He hears the homely farmyard noises, the clanking of pails, the lowing of the cattle, the rough voices of the farmer and his son as they call to each other across the yard, but his ears are deaf to the echoes of that other time, when someone whistled softly from the dark belt of trees, his hands cupped to his mouth, and was swiftly answered by the thin, stooping figure crouching beneath the walls of the silent house, while above them the casement opened, and Dona watched and listened, her hands playing a little nameless melody upon the sill, her ringlets falling forward over her face.
The river flows on, the trees rustle in the summer wind, and down on the mud-flats the oyster-catchers stand at ebb-tide scanning the shallows for food, and the curlews cry, but the men and women of that other time are forgotten, their headstones encrusted with lichen and moss, their names indecipherable.
Today the cattle stamp and churn the earth over the vanished porch of Navron House, where once a man stood as the clock struck midnight, his face smiling in the dim candlelight, his drawn sword in his hand.
In spring the farmer's children gather primroses and snowdrops in the banks above the creek, their muddy boots snapping the dead twigs and the fallen leaves of a spent summer, and the creek itself, swollen with the rains of a long winter, looks desolate and grey.
The trees still crowd thick and darkly to the water's edge, and the moss is succulent and green upon the little quay where Dona built her fire and looked across the flames and laughed at her lover, but today no ship lies at anchor in the pool, with rakish masts pointing to the skies, there is no rattle of chain through the hawser, no rich tobacco smell upon the air, no echo of voices coming across the water in a lilting foreign tongue.
The solitary yachtsman who leaves his yacht in the open roadstead of Helford, and goes exploring up river in his dinghy on a night in midsummer, when the nightjars call, hesitates when he comes upon the mouth of the creek, for there is something of mystery about it even now, something of enchantment. Being a stranger, the yachtsman looks back over his shoulder to the safe yacht in the roadstead, and to the broad waters of the river, and he pauses, resting on his paddles, aware suddenly of the deep silence of the creek, of its narrow twisting channel, and he feels - for no reason known to - that he is an interloper, a trespasser in time. He ventures a little way along the left bank of the creek, the sound of the blades upon the water seeming over-loud and echoing oddly amongst the trees on the farther bank, and as he creeps forward the creek narrows, the trees crowd yet more thickly to the water's edge, and he feels a spell upon him, fascinating, strange, a thing of queer excitement not fully understood.
He is alone, and yet - can that be a whisper, in the shallows, close to the bank, and does a figure stand there, the moonlight glinting upon his buckled shoes and the cutlass in his hand, and is that a woman by his side, a cloak around her shoulders, her dark ringlets drawn back behind her ears? He is wrong, of course, those are only the shadows of the trees, and the whispers are no more than the rustle of the leaves and the stir of a sleeping bird, but he is baffled suddenly, and a little scared, he feels he must go no farther, and that the head of the creek beyond the farther bank is barred to him and must remain unvisited. And so he turns to go, heading the dinghy's nose for the roadstead, and as he pulls away the sounds and the whispers become more insistent to his ears, there comes the patter of footsteps, a call, and a cry in the night, a far faint whistle, and a curious lilting song. He strains his eyes in the darkness, and the massed shadows before him loom hard and clear like the outline of a ship. A thing of grace and beauty, born in another time, a painted phantom ship. And now his heart begins to beat, and he strains at his paddles, and the little dinghy shoots swiftly over the dark water away from enchantment, for what he has seen is not of his world, and what he has heard is beyond his understanding.

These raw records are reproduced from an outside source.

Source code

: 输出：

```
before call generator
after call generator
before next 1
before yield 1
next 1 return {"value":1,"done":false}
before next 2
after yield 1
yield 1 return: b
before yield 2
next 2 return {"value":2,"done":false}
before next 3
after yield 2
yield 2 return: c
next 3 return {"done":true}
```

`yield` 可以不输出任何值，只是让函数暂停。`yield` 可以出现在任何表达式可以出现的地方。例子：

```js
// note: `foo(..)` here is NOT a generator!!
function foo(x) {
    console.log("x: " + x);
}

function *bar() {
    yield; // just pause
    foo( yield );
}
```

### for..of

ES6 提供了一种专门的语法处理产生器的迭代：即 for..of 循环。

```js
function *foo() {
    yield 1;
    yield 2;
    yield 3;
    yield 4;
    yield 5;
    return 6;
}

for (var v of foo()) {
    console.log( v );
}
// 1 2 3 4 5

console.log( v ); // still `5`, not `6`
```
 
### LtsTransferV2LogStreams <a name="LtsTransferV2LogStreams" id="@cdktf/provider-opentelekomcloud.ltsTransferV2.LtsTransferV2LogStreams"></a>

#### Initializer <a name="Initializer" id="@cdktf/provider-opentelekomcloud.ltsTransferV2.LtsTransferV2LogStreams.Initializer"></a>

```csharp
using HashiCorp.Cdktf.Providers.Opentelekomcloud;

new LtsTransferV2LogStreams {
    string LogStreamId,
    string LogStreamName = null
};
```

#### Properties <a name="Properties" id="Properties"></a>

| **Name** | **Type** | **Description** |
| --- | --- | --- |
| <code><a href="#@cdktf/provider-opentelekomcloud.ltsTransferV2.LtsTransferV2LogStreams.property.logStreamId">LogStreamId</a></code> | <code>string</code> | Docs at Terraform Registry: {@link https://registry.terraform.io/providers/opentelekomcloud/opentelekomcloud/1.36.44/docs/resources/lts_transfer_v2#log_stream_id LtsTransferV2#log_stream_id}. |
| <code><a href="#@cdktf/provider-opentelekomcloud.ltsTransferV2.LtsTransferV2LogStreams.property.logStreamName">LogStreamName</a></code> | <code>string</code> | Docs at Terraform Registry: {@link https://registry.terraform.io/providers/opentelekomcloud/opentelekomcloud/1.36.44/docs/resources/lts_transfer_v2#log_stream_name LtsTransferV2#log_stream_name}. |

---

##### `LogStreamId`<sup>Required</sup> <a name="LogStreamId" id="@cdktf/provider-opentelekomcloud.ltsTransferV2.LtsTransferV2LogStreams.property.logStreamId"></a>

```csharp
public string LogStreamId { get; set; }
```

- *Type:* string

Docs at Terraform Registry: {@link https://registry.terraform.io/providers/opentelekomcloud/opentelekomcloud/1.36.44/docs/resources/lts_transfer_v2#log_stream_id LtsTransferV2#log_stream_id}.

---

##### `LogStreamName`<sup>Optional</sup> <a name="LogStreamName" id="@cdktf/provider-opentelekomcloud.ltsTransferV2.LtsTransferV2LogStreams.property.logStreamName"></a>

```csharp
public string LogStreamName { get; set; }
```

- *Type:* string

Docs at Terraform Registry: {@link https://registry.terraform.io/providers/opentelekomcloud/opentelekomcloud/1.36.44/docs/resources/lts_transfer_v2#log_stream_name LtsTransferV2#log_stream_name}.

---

Once more he reaches the security of his own ship, and looking back for the last time to the entrance of the creek, he sees the full moon white and shining in all its summer glory rise above the tall trees, bathing the creek in loveliness and light.
A night-jar churrs from the bracken on the hills, a fish breaks the surface of the water with a little plopping sound, and slowly his ship turns to meet the incoming tide, and the creek is hidden from him.